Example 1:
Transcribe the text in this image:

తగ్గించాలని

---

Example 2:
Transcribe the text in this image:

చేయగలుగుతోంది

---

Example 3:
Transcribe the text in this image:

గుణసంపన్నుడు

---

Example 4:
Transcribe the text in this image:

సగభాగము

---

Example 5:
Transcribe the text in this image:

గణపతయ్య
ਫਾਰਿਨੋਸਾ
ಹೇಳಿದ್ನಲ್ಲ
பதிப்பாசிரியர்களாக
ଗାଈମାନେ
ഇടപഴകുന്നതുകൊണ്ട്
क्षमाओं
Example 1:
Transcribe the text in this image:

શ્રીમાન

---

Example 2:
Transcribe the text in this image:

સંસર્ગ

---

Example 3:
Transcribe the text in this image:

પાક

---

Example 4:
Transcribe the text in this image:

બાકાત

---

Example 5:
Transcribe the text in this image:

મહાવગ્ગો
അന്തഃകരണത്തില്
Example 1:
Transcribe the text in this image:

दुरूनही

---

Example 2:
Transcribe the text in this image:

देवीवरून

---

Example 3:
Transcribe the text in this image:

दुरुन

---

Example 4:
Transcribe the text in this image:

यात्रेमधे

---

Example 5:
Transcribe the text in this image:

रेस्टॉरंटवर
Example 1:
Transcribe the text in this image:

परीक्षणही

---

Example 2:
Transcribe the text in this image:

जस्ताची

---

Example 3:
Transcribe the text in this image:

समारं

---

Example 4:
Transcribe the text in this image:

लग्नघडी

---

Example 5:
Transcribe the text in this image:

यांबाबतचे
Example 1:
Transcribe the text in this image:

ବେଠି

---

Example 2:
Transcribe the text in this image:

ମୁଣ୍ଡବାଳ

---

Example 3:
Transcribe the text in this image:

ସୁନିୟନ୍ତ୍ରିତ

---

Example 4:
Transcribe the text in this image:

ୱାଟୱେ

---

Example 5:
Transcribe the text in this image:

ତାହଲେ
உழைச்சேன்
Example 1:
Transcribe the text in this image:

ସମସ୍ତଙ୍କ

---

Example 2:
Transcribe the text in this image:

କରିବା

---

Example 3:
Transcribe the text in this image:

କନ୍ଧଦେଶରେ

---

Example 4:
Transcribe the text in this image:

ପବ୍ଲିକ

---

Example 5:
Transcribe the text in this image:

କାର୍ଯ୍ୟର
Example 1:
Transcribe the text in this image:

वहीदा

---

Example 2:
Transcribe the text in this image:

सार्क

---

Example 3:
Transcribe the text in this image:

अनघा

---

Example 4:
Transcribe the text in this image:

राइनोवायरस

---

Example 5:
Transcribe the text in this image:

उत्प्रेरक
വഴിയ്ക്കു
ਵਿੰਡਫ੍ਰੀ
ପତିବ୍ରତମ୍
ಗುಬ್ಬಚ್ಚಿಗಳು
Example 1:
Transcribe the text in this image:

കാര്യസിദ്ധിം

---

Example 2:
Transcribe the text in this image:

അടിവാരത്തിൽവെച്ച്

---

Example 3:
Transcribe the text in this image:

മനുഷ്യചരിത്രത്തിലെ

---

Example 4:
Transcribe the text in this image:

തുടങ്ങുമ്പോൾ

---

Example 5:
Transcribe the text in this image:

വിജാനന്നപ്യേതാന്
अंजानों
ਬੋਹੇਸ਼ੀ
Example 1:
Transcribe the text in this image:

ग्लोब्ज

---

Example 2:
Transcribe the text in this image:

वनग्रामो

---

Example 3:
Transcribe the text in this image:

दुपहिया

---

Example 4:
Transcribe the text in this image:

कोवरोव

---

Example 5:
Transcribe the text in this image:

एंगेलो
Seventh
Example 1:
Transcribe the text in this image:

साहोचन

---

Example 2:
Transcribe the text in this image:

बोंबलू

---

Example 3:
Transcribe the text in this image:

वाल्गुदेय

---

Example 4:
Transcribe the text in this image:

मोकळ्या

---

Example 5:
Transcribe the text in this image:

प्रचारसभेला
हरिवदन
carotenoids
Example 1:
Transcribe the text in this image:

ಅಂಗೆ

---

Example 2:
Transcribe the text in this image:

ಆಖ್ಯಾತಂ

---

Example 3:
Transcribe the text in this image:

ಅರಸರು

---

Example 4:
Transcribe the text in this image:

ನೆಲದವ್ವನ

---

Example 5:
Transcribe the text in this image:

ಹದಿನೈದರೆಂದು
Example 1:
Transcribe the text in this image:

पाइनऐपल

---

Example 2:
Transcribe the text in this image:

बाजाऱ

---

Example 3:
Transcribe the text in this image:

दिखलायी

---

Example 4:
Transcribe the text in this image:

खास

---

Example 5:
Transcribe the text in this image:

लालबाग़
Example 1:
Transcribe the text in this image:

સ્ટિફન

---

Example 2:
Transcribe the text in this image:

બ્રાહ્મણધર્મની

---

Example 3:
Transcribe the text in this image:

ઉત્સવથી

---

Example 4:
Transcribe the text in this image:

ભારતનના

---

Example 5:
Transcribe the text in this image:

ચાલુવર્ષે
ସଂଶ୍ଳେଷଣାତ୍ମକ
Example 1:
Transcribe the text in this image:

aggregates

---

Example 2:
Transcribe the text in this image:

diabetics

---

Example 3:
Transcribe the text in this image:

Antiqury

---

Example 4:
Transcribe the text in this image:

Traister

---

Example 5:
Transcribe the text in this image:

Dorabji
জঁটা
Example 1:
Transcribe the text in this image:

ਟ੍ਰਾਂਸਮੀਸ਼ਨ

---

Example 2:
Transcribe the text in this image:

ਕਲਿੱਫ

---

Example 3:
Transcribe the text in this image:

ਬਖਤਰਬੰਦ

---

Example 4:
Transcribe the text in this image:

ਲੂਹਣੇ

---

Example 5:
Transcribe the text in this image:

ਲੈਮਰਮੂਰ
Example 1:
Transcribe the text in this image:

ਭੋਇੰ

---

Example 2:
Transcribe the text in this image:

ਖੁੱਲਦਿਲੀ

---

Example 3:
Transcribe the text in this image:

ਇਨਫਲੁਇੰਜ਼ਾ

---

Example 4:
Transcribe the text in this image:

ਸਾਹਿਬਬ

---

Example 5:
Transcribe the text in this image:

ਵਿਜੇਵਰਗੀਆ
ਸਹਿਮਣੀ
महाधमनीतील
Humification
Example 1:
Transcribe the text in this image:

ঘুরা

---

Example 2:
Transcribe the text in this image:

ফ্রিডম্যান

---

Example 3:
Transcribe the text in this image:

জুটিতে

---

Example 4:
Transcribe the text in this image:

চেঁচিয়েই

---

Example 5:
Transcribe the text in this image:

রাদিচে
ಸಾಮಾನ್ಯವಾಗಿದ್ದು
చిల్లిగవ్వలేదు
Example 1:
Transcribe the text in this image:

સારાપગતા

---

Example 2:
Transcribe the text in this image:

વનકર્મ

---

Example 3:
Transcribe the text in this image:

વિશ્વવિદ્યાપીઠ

-*-*-

• _Exercise requirements_
Restate all entries above verbatim.

• _Response_
Example 1:
Transcribe the text in this image:

తగ్గించాలని

---

Example 2:
Transcribe the text in this image:

చేయగలుగుతోంది

---

Example 3:
Transcribe the text in this image:

గుణసంపన్నుడు

---

Example 4:
Transcribe the text in this image:

సగభాగము

---

Example 5:
Transcribe the text in this image:

గణపతయ్య
ਫਾਰਿਨੋਸਾ
ಹೇಳಿದ್ನಲ್ಲ
பதிப்பாசிரியர்களாக
ଗାଈମାନେ
ഇടപഴകുന്നതുകൊണ്ട്
क्षमाओं
Example 1:
Transcribe the text in this image:

શ્રીમાન

---

Example 2:
Transcribe the text in this image:

સંસર્ગ

---

Example 3:
Transcribe the text in this image:

પાક

---

Example 4:
Transcribe the text in this image:

બાકાત

---

Example 5:
Transcribe the text in this image:

મહાવગ્ગો
അന്തഃകരണത്തില്
Example 1:
Transcribe the text in this image:

दुरूनही

---

Example 2:
Transcribe the text in this image:

देवीवरून

---

Example 3:
Transcribe the text in this image:

दुरुन

---

Example 4:
Transcribe the text in this image:

यात्रेमधे

---

Example 5:
Transcribe the text in this image:

रेस्टॉरंटवर
Example 1:
Transcribe the text in this image:

परीक्षणही

---

Example 2:
Transcribe the text in this image:

जस्ताची

---

Example 3:
Transcribe the text in this image:

समारं

---

Example 4:
Transcribe the text in this image:

लग्नघडी

---

Example 5:
Transcribe the text in this image:

यांबाबतचे
Example 1:
Transcribe the text in this image:

ବେଠି

---

Example 2:
Transcribe the text in this image:

ମୁଣ୍ଡବାଳ

---

Example 3:
Transcribe the text in this image:

ସୁନିୟନ୍ତ୍ରିତ

---

Example 4:
Transcribe the text in this image:

ୱାଟୱେ

---

Example 5:
Transcribe the text in this image:

ତାହଲେ
உழைச்சேன்
Example 1:
Transcribe the text in this image:

ସମସ୍ତଙ୍କ

---

Example 2:
Transcribe the text in this image:

କରିବା

---

Example 3:
Transcribe the text in this image:

କନ୍ଧଦେଶରେ

---

Example 4:
Transcribe the text in this image:

ପବ୍ଲିକ

---

Example 5:
Transcribe the text in this image:

କାର୍ଯ୍ୟର
Example 1:
Transcribe the text in this image:

वहीदा

---

Example 2:
Transcribe the text in this image:

सार्क

---

Example 3:
Transcribe the text in this image:

अनघा

---

Example 4:
Transcribe the text in this image:

राइनोवायरस

---

Example 5:
Transcribe the text in this image:

उत्प्रेरक
വഴിയ്ക്കു
ਵਿੰਡਫ੍ਰੀ
ପତିବ୍ରତମ୍
ಗುಬ್ಬಚ್ಚಿಗಳು
Example 1:
Transcribe the text in this image:

കാര്യസിദ്ധിം

---

Example 2:
Transcribe the text in this image:

അടിവാരത്തിൽവെച്ച്

---

Example 3:
Transcribe the text in this image:

മനുഷ്യചരിത്രത്തിലെ

---

Example 4:
Transcribe the text in this image:

തുടങ്ങുമ്പോൾ

---

Example 5:
Transcribe the text in this image:

വിജാനന്നപ്യേതാന്
अंजानों
ਬੋਹੇਸ਼ੀ
Example 1:
Transcribe the text in this image:

ग्लोब्ज

---

Example 2:
Transcribe the text in this image:

वनग्रामो

---

Example 3:
Transcribe the text in this image:

दुपहिया

---

Example 4:
Transcribe the text in this image:

कोवरोव

---

Example 5:
Transcribe the text in this image:

एंगेलो
Seventh
Example 1:
Transcribe the text in this image:

साहोचन

---

Example 2:
Transcribe the text in this image:

बोंबलू

---

Example 3:
Transcribe the text in this image:

वाल्गुदेय

---

Example 4:
Transcribe the text in this image:

मोकळ्या

---

Example 5:
Transcribe the text in this image:

प्रचारसभेला
हरिवदन
carotenoids
Example 1:
Transcribe the text in this image:

ಅಂಗೆ

---

Example 2:
Transcribe the text in this image:

ಆಖ್ಯಾತಂ

---

Example 3:
Transcribe the text in this image:

ಅರಸರು

---

Example 4:
Transcribe the text in this image:

ನೆಲದವ್ವನ

---

Example 5:
Transcribe the text in this image:

ಹದಿನೈದರೆಂದು
Example 1:
Transcribe the text in this image:

पाइनऐपल

---

Example 2:
Transcribe the text in this image:

बाजाऱ

---

Example 3:
Transcribe the text in this image:

दिखलायी

---

Example 4:
Transcribe the text in this image:

खास

---

Example 5:
Transcribe the text in this image:

लालबाग़
Example 1:
Transcribe the text in this image:

સ્ટિફન

---

Example 2:
Transcribe the text in this image:

બ્રાહ્મણધર્મની

---

Example 3:
Transcribe the text in this image:

ઉત્સવથી

---

Example 4:
Transcribe the text in this image:

ભારતનના

---

Example 5:
Transcribe the text in this image:

ચાલુવર્ષે
ସଂଶ୍ଳେଷଣାତ୍ମକ
Example 1:
Transcribe the text in this image:

aggregates

---

Example 2:
Transcribe the text in this image:

diabetics

---

Example 3:
Transcribe the text in this image:

Antiqury

---

Example 4:
Transcribe the text in this image:

Traister

---

Example 5:
Transcribe the text in this image:

Dorabji
জঁটা
Example 1:
Transcribe the text in this image:

ਟ੍ਰਾਂਸਮੀਸ਼ਨ

---

Example 2:
Transcribe the text in this image:

ਕਲਿੱਫ

---

Example 3:
Transcribe the text in this image:

ਬਖਤਰਬੰਦ

---

Example 4:
Transcribe the text in this image:

ਲੂਹਣੇ

---

Example 5:
Transcribe the text in this image:

ਲੈਮਰਮੂਰ
Example 1:
Transcribe the text in this image:

ਭੋਇੰ

---

Example 2:
Transcribe the text in this image:

ਖੁੱਲਦਿਲੀ

---

Example 3:
Transcribe the text in this image:

ਇਨਫਲੁਇੰਜ਼ਾ

---

Example 4:
Transcribe the text in this image:

ਸਾਹਿਬਬ

---

Example 5:
Transcribe the text in this image:

ਵਿਜੇਵਰਗੀਆ
ਸਹਿਮਣੀ
महाधमनीतील
Humification
Example 1:
Transcribe the text in this image:

ঘুরা

---

Example 2:
Transcribe the text in this image:

ফ্রিডম্যান

---

Example 3:
Transcribe the text in this image:

জুটিতে

---

Example 4:
Transcribe the text in this image:

চেঁচিয়েই

---

Example 5:
Transcribe the text in this image:

রাদিচে
ಸಾಮಾನ್ಯವಾಗಿದ್ದು
చిల్లిగవ్వలేదు
Example 1:
Transcribe the text in this image:

સારાપગતા

---

Example 2:
Transcribe the text in this image:

વનકર્મ

---

Example 3:
Transcribe the text in this image:

વિશ્વવિદ્યાપીઠ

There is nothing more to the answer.